The ARM instruction set also has some decidedly non-RISC features. The most well-known is predicated instructions, which execute conditionally based on the state of one of the condition registers. In a typical implementation, they execute anyway, but the results are stored only if the condition codes are matched.
Consider a typical pipelined CPU. The first ARM chips were very simple, using a three-stage pipeline with the fetch/decode/execute sequence that you'll find in an introductory CPU architecture book. In a typical bit of code, you might have a conditional branch, followed by a short sequence of instructions for each case. For example:
if (a != 0)
b /= a;
Because you can't execute this branch until you know the value of a, the entire pipeline stalls until you finish the calculation. MIPS avoids this problem by executing the two instructions immediately after a branch. This means that you try to move a branch instruction two instructions before it should actually execute, and insert some no-ops if you can't do that (increasing code size). CISC chips typically devote a lot of die area to branch prediction, to try to guess which branch will be taken, follow that one, and then retire the results only if the guess was correct.

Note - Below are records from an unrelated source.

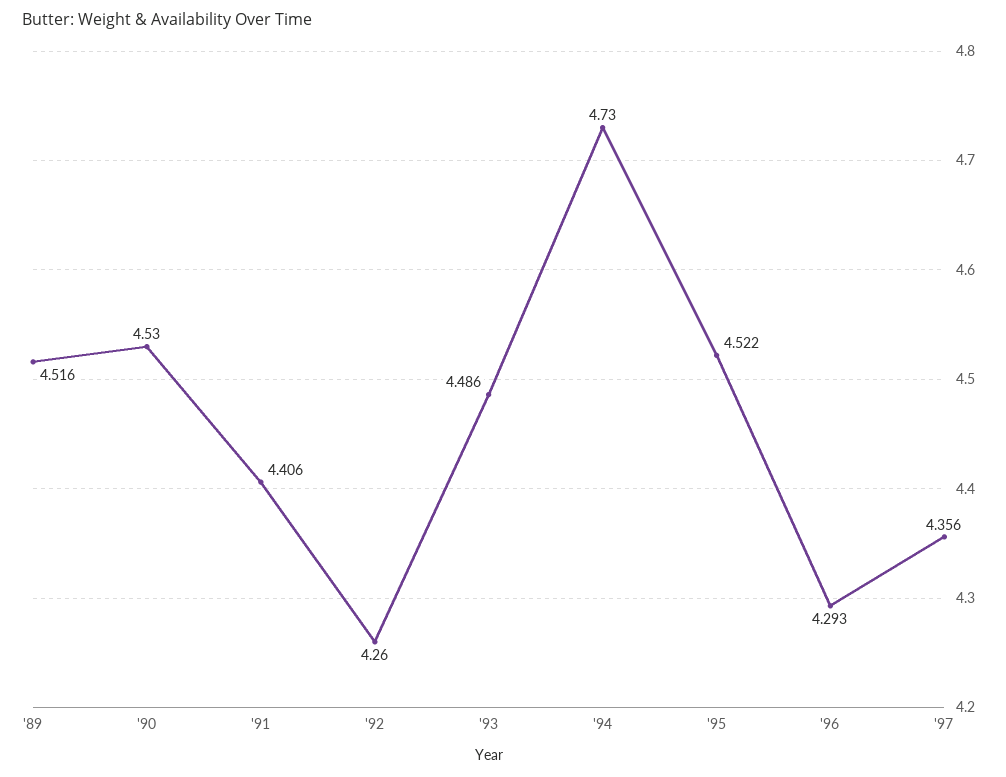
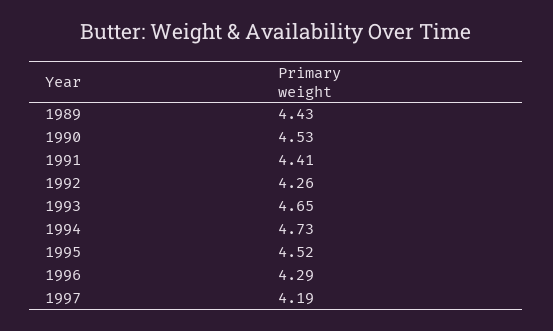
  {
-   "'89": 4.516,
+   "'89": 4.43,
    "'90": 4.53,
    "'91": 4.406,
    "'92": 4.26,
-   "'93": 4.486,
+   "'93": 4.65,
    "'94": 4.73,
    "'95": 4.522,
    "'96": 4.293,
-   "'97": 4.356
+   "'97": 4.19
  }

The ARM approach, also adopted by Itanium, is more elegant. Instructions can execute conditionally on the value of one or more condition registers. In this example, the division operation will always execute, but its result will only be retired if the comparison was correct. By the time the division has been computed, the result of the comparison is known, so there's no delay and no need for branch prediction. This approach helps to increase code density and reduce the requirement for accurate branch prediction.

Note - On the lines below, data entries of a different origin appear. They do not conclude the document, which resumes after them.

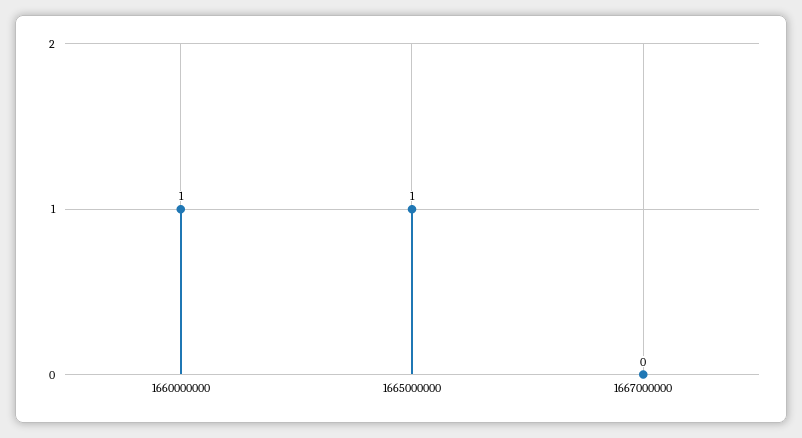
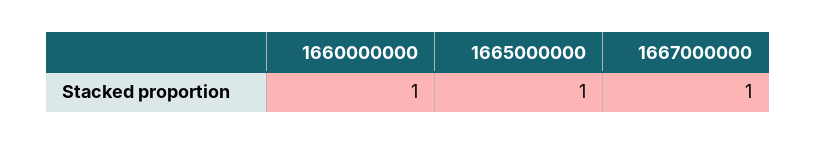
  {
    "1660000000": 1,
    "1665000000": 1,
-   "1667000000": 0
+   "1667000000": 1
  }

Another well-known feature of the ARM instruction set is the addition of a barrel shifter in the pipeline, which operates on the second operand of most instructions, optionally shifting or rotating them by an arbitrary amount. Effectively, this gives you a free multiplication or division by a power of two. This technique has a lot of uses, the most obvious being in address computations. If you're loading the nth element of an array, you need to multiply the index by the size of one element and then add it to the address of the start. This multiplication is a power of two for all primitive types, and therefore it can be folded into one of the other instructions in the sequence.

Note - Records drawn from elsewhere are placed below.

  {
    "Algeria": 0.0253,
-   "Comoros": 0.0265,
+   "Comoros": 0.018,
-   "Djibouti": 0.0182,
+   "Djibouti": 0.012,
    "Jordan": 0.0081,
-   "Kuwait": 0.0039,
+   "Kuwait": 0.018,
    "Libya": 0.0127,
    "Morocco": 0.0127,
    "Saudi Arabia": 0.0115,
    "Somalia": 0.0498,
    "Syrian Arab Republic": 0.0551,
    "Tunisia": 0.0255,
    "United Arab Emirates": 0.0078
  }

Unlike x86, only the nonprivileged ARM instruction set guarantees backward compatibility. When you initialize an x86 chip (including a modern 64-bit chip), it starts in 16-bit real mode; you need to run some 16-bit code to bring it into protected mode. When in one of these modes, the privileged x86 instruction set also supports all of the weird and wonderful extensions that the 286 and 386 introduced.
In contrast, ARM chips break backward compatibility in the privileged instruction set every generation or two. Therefore, operating systems typically need porting to the new chip, although userspace applications can continue to run unmodified.